After the JLPT in DC, I ordered the new Sony A7 Mark II body, and it showed up a few days later.

If you’re expecting stats, then move on. This is more of an impressions report than anything else. What I liked, what I didn’t.

My initial thoughts? Tinged with confusion because the manual wasn’t so hot. I wound up calling Sony because I wasn’t sure why some functions wouldn’t work with my manual focus lenses. Part of it was on me, but part of it was a slightly confusing message that kept popping up.

Once I got that sorted out, I fell in love with it.

The menu UI isn’t perfect, but the shooting experience with it is great.

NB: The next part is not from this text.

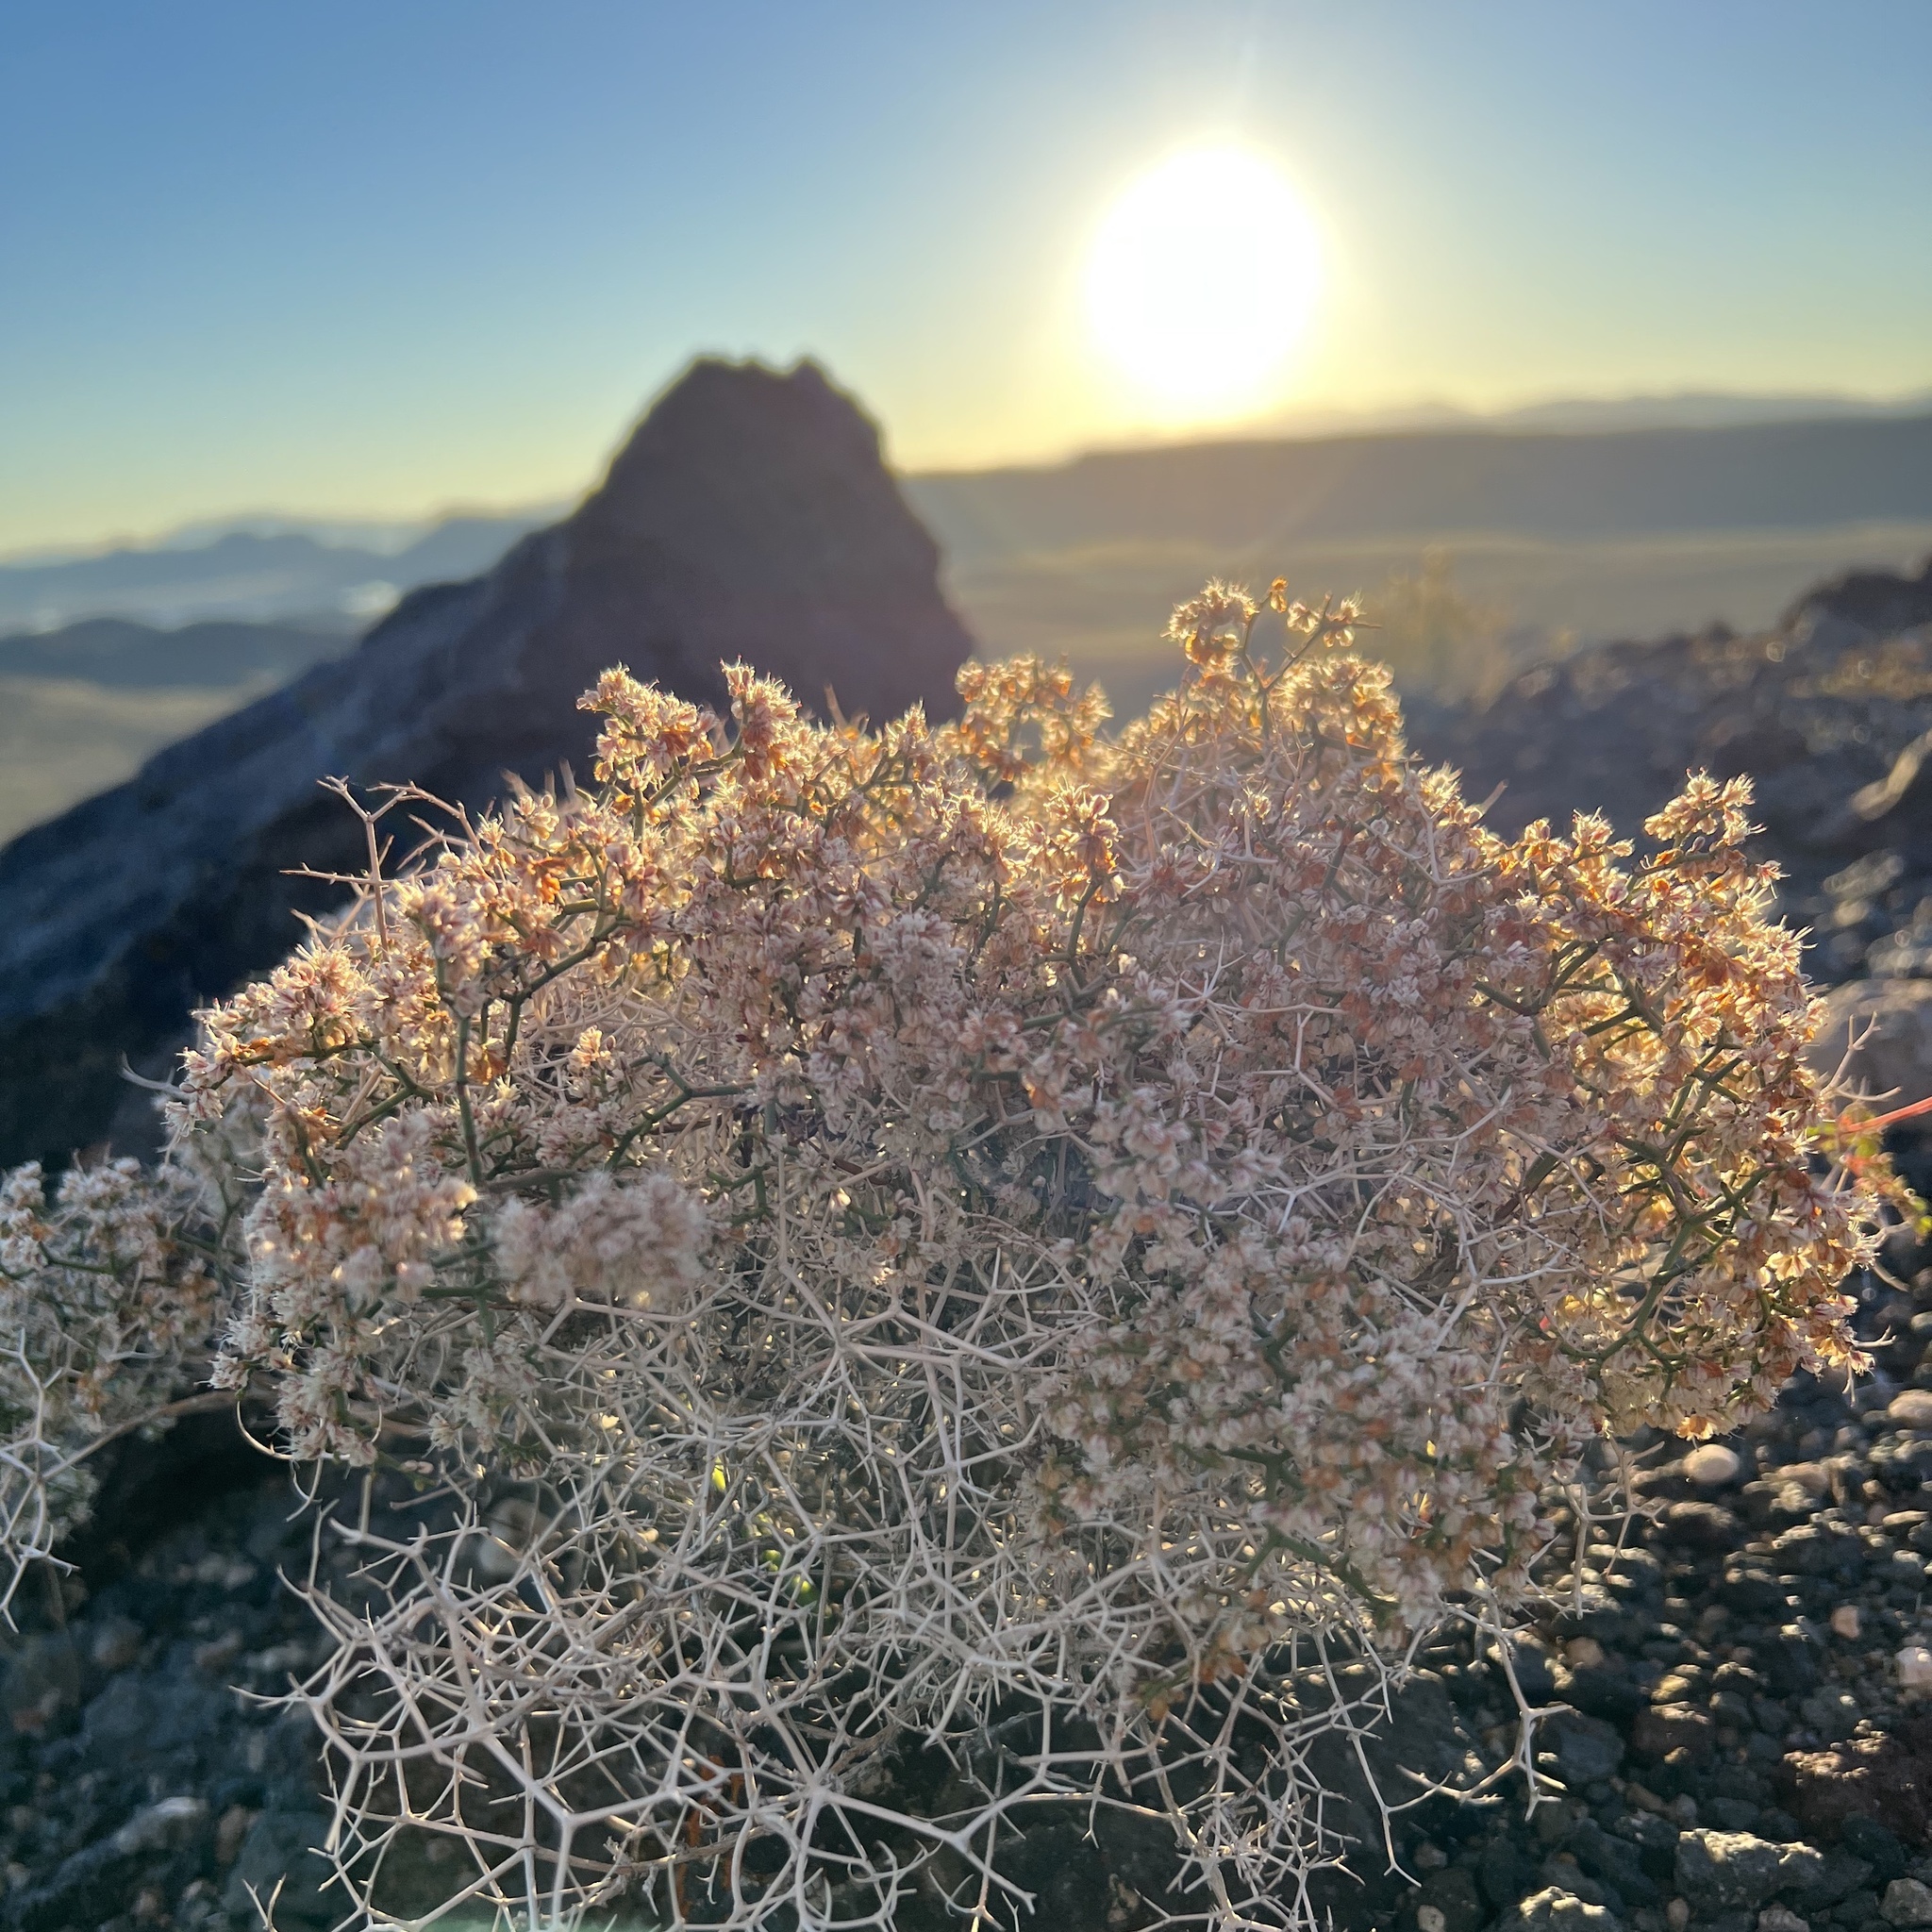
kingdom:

The viewfinder fooled me a few times into thinking I was looking directly through glass. It’s really sharp. Better than the rear LCD panel.

The customizable C1-C4 buttons on the body make it a manual focus shooter’s dream. I assigned the focus magnifier to C2, so I just have to press it once or twice, and I can get nice sharp focus. Then I assigned the image stabilizer to C1, so I can set the focal length of my MF lenses with a button press, a dial turn, and another button press. That’s about as fast as you can make it. I put ISO on C3, so I can tear through my ISO settings, depending on what I want to shoot.

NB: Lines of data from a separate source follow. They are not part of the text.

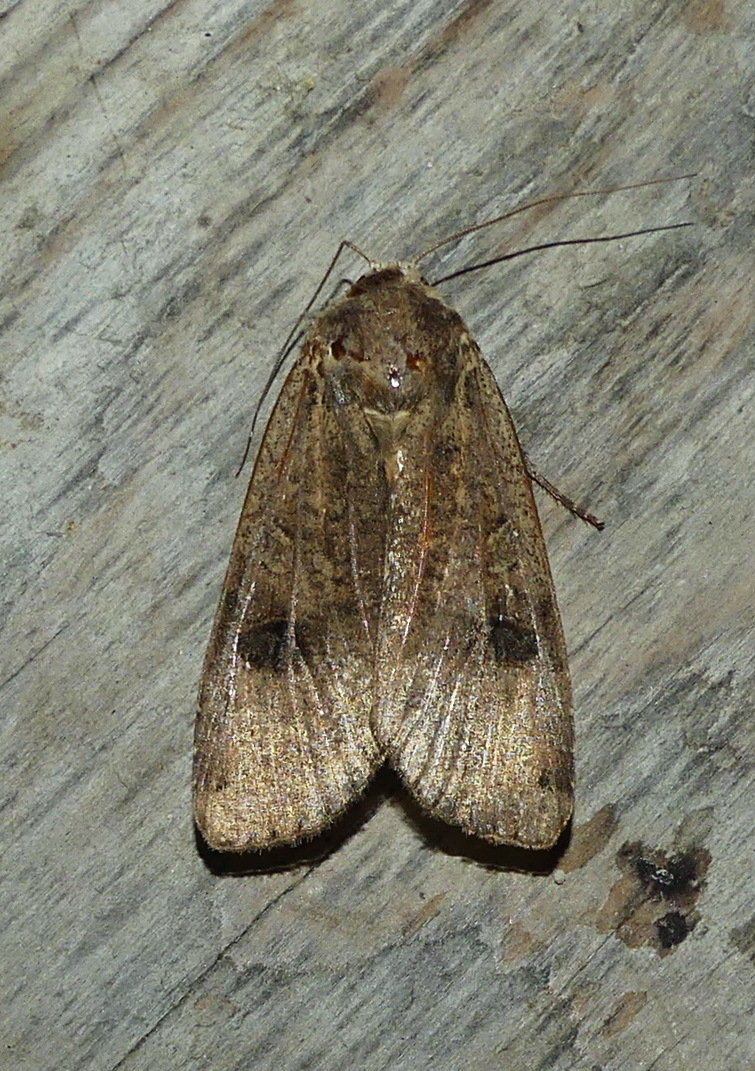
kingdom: Animalia
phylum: Arthropoda
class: Insecta
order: Lepidoptera
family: Noctuidae
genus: Noctua
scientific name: Noctua pronuba
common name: Large yellow underwing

There’s a ton of customization in the menus. It’ll take a little while for me to tweak it just the way I want it, but there’s a lot I can either tweak or ignore.

The camera feels great in my hands, and shoots great. Is it loud? Who cares? Honestly, I don’t get the obsession over shutter noise on the A7 cameras. I guess it goes make a certain amount of noise, but not enough for me to care. I’m more into getting good shots. It does that!

The image stabilization is great. It feels like I get 2-3 more stops of hand-holding out of the camera. There’s a noticeable difference when it’s turned off.

It also has a well-thought out auto-bracketing mode, that I set on 3 shots 1 stop apart, and just left it there.

The NFC is useful if your phone does NFC, I guess. You need to download an app and you can control the camera with your phone. It’s kind of hit-and-miss. There’s a whole Sony app store for the camera. It’s kind of cool, but it’s also sigh-inducing, too. (Another user ID and password, and something else to manage? Ugh.)

What’s most important to me is that I can take the pictures I want without thinking about the camera. I think about the photo, and that’s about it. In that regard, this camera is great.

My only gripe is a lack of native full-frame E mount lenses that are affordable. There aren’t many full-frame lenses on offer, and the ones that are AF are all pretty expensive. I already have some Leica M glass from 10+ years ago, so I’m covered, but it would be nice to have one native full-frame AF lens. Gotta start saving on the side for that, I guess.